Todavía no daba crédito. Era difícil que una chica tomara la iniciativa, así de golpe, sin tiempo de conocerse, poco más que de vista.

Salieron a la calle. Todavía era de día, pero la luz era más tenue, como correspondía a un frío día de febrero. Los árboles despoblados del Campo Grande, y la luz del atardecer que dialogaba con el brillo, igualmente suave, de las farolas. Todo invitaba a la melancolía.

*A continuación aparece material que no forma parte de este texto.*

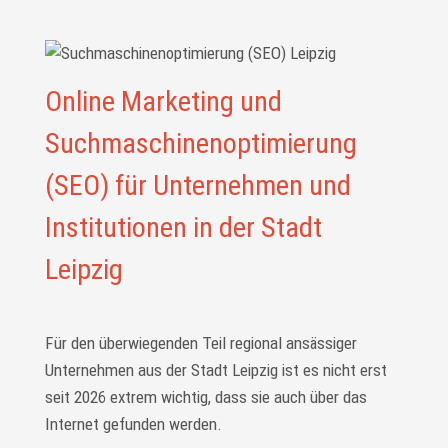
Online Marketing und
Suchmaschinenoptimierung
(SEO) für Unternehmen und
Institutionen in der Stadt
Leipzig
Für den überwiegenden Teil regional ansässiger
Unternehmen aus der Stadt Leipzig ist es nicht erst
seit 2026 extrem wichtig, dass sie auch über das
Internet gefunden werden.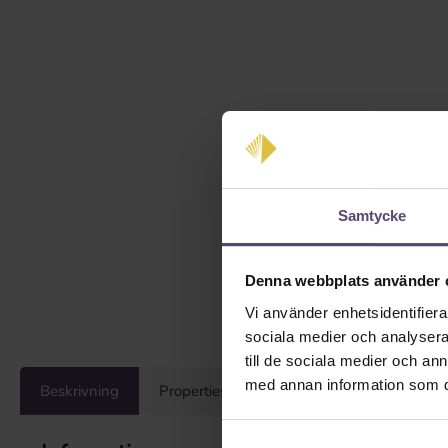
Samtycke
Denna webbplats använder 
Vi använder enhetsidentifierar
sociala medier och analysera 
till de sociala medier och a
med annan information som du 
Beskrivning
Properties
Recensioner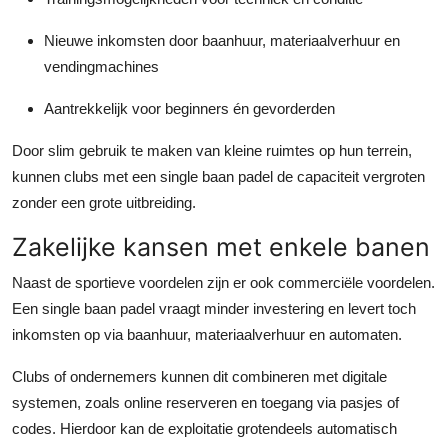
Nieuwe inkomsten door baanhuur, materiaalverhuur en
vendingmachines
Aantrekkelijk voor beginners én gevorderden
Door slim gebruik te maken van kleine ruimtes op hun terrein,
kunnen clubs met een single baan padel de capaciteit vergroten
zonder een grote uitbreiding.
Zakelijke kansen met enkele banen
Naast de sportieve voordelen zijn er ook commerciële voordelen.
Een single baan padel vraagt minder investering en levert toch
inkomsten op via baanhuur, materiaalverhuur en automaten.
Clubs of ondernemers kunnen dit combineren met digitale
systemen, zoals online reserveren en toegang via pasjes of
codes. Hierdoor kan de exploitatie grotendeels automatisch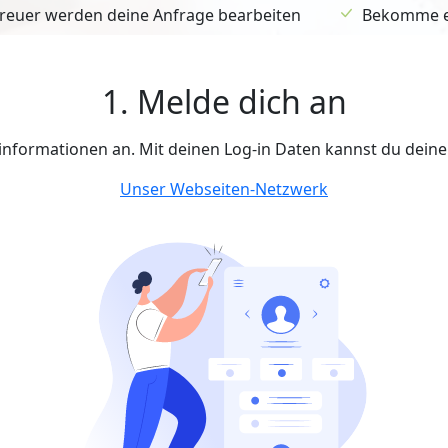
euer werden deine Anfrage bearbeiten
Bekomme ein
1. Melde dich an
tinformationen an. Mit deinen Log-in Daten kannst du dein
Unser Webseiten-Netzwerk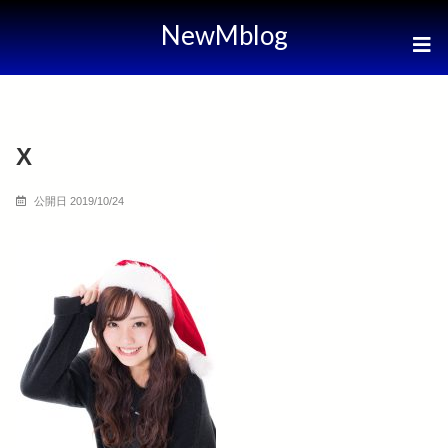
NewMblog
X
公開日 2019/10/24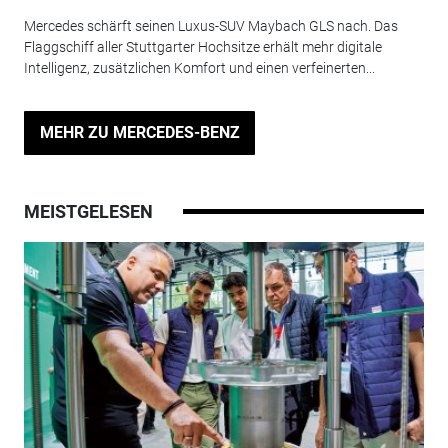
Mercedes schärft seinen Luxus-SUV Maybach GLS nach. Das
Flaggschiff aller Stuttgarter Hochsitze erhält mehr digitale
Intelligenz, zusätzlichen Komfort und einen verfeinerten...
MEHR ZU MERCEDES-BENZ
MEISTGELESEN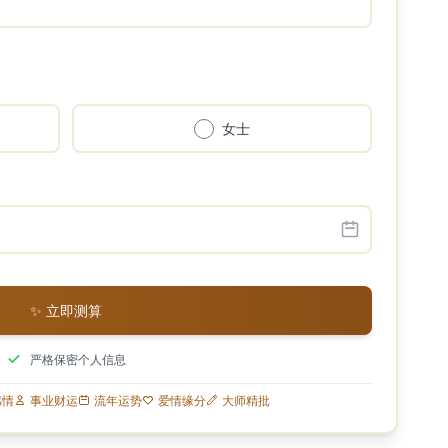
女士
✨ 立即测算
严格保密个人信息
感情
事业财运
流年运势
爱情缘分
大师精批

Llegaron a un portal de la calle Santiago y subieron al apartamento de Luis. No perdieron mucho el tiempo. Luis puso el disco. Se besaron y comenzaron a desnudarse. Ella, desnuda de cintura para abajo, le bajó los pantalones y le empujó al sofá. Se puso sobre él y le besó. El se dejaba hacer, sorprendido por la actividad frenética que desarrollaba Amalia. Tras el respaldo del sofá había una estantería con libros y adornos, entre los que destacaba una réplica de la estatua de la libertad sobre un pedestal de mármol. Amelia le tapó los ojos con la mano izquierda mientras le besaba en la boca, y con la otra mano cogió la estatua y le golpeó en la sien con todas sus fuerzas. No hizo falta un segundo golpe. La quinta sinfonía llamaba al destino con sus potentes golpes de timbal.